The 165903 monoclonal antibody specifically recognizes UL16-binding protein 2, 5, and 6 (ULBP-2/5/6). UL16 is a human cytomegalovirus (HCMV) glycoprotein that can bind to human ULBP proteins which share homology with MHC class I proteins. ULBP-2 is also known as RAET1H (retinoic acid early transcript), NKG2DL2 (NKG2D ligand 2), and ALCAN-alpha. ULBP-5 is likewise known as RAET1G whereas ULBP-6 is also referred to as RAET1L. The ULBP-2/5/6 proteins possess only the alpha 1 and alpha 2 Ig-like domains and have no capacity to bind peptides or interact with beta 2 microglobulin. All three proteins can be expressed on the cell surface as glycophosphatidylinositol (GPI)-linked forms whereas ULBP2 and ULBP5 also exist as transmembrane-anchored forms.
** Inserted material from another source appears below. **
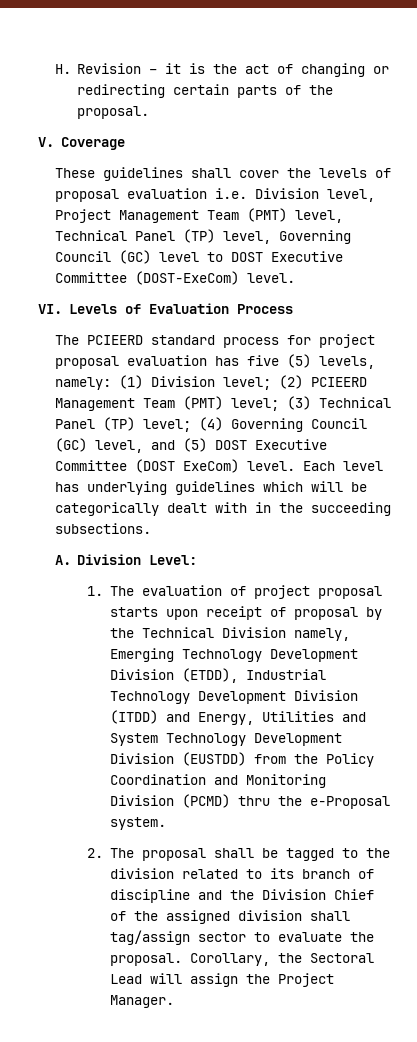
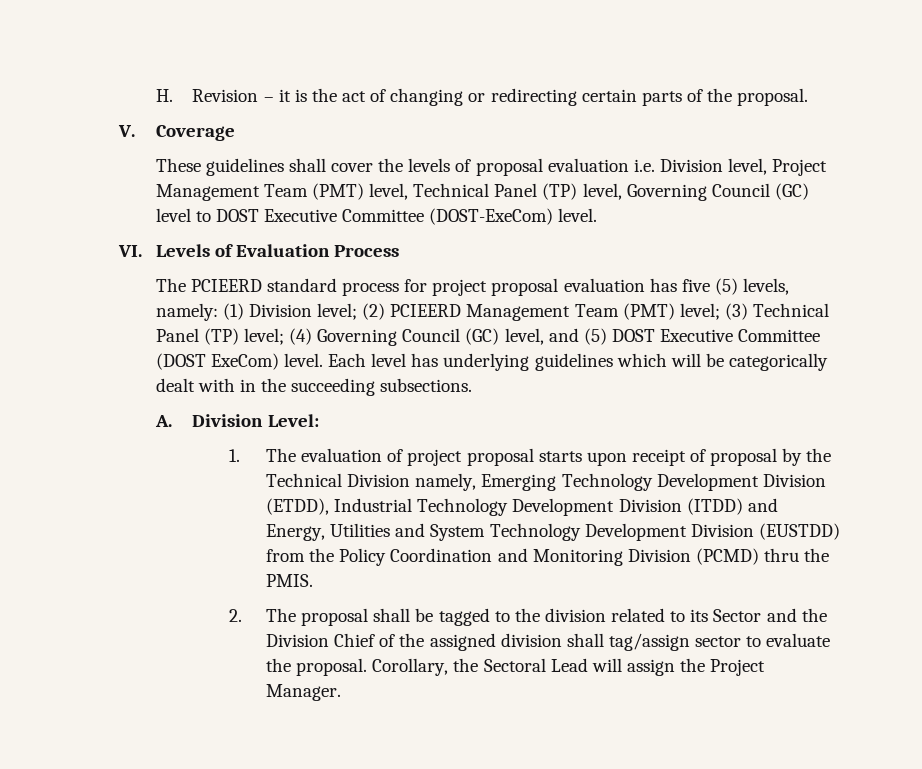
[309,796,390,809] [109,817,166,830] e-Proposal system. -> [266,574,314,587] PMIS.
[301,869,374,879] [109,889,190,903] branch of discipline -> [713,609,762,622] Sector

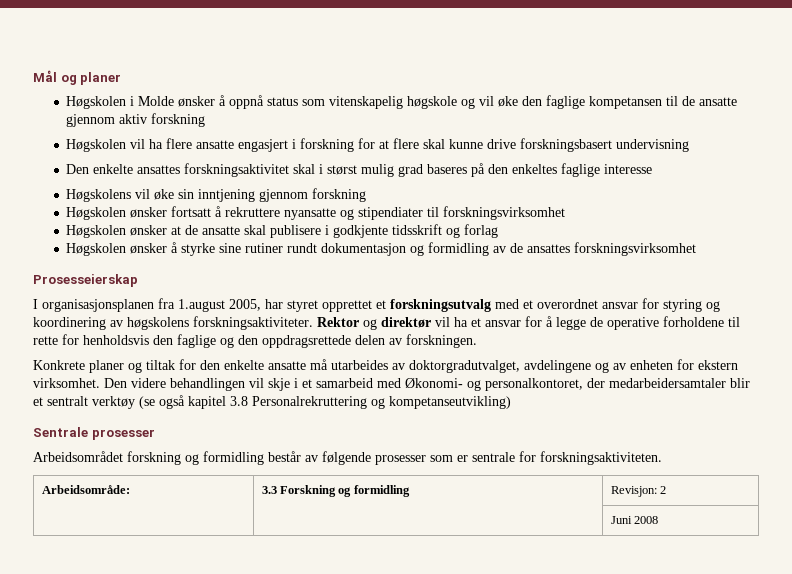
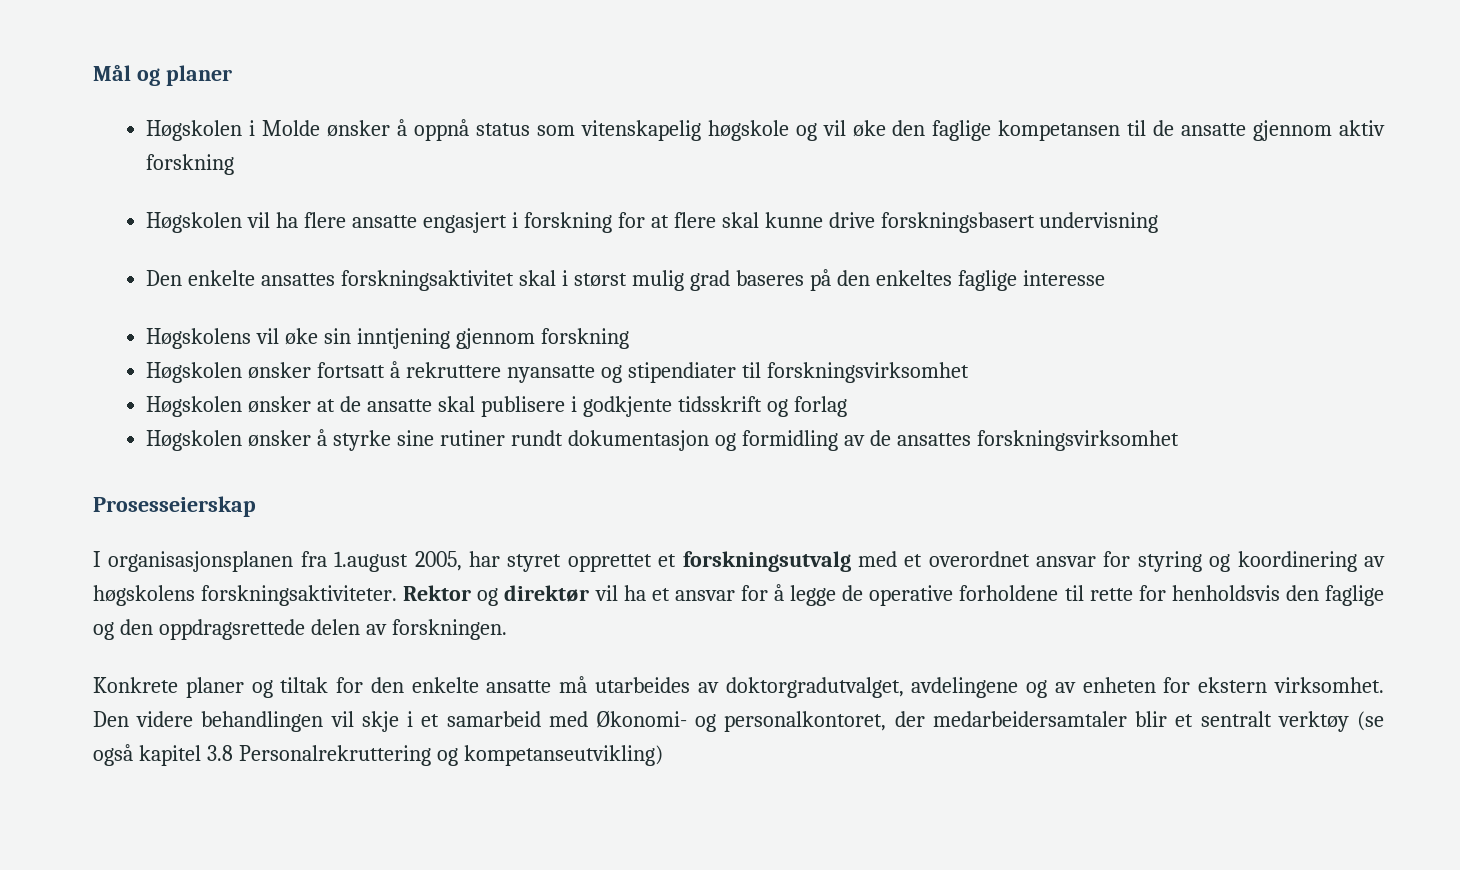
[33,427,155,440] [33,451,662,465] [41,485,130,494] [261,485,410,497] [610,486,667,497] [610,516,659,524] // Sentrale prosesser // Arbeidsområdet forskning og formidling består av følgende prosesser som er sentrale for forskningsaktiviteten. // Arbeidsområde: | 3.3 Forskning og formidling | Revisjon: 2 // | | Juni 2008 -> (663, 755) none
These proteins may be expressed on various cells types during development or cells experiencing stress caused by high proliferative activity, infection, transformation, or exposure to mediators in inflammatory or autoimmune diseases. The ULBP-2/5/6 proteins can bind to NKG2D and thereby transduce activating signals into NK cells and costimulatory signals into activated CD8+ T cells resulting in enhanced cell-mediated cytotoxicity or cytokine production. The expression of ULBP-2/5/6 proteins on infected or tumor cells can play an important role in immune surveillance and homeostasis.
The antibody was conjugated to BD Horizon™ BUV661 which is part of the BD Horizon Brilliant™ Ultraviolet family of dyes. This dye is a tandem fluorochrome of BD Horizon BUV395 with an Ex Max of 348-nm and an acceptor dye with an Em Max at 661-nm. BD Horizon Brilliant BUV661 can be excited by the ultraviolet laser (355 nm) and detected with a 670/25 filter and a 630 nm LP. Due to cross laser excitation of this dye, there may be significant spillover into channels detecting APC-like emissions (eg, 670/25-nm filter).
Due to spectral differences between labeled cells and beads, using BD™ CompBeads can result in incorrect spillover values when used with BD Horizon BUV661 reagents. Therefore, the use of BD CompBeads or BD CompBeads Plus to determine spillover values for these reagents is not recommended. Different BUV661 reagents (eg, CD4 vs. CD45) can have slightly different fluorescence spillover therefore, it may also be necessary to use clone-specific compensation controls when using these reagents.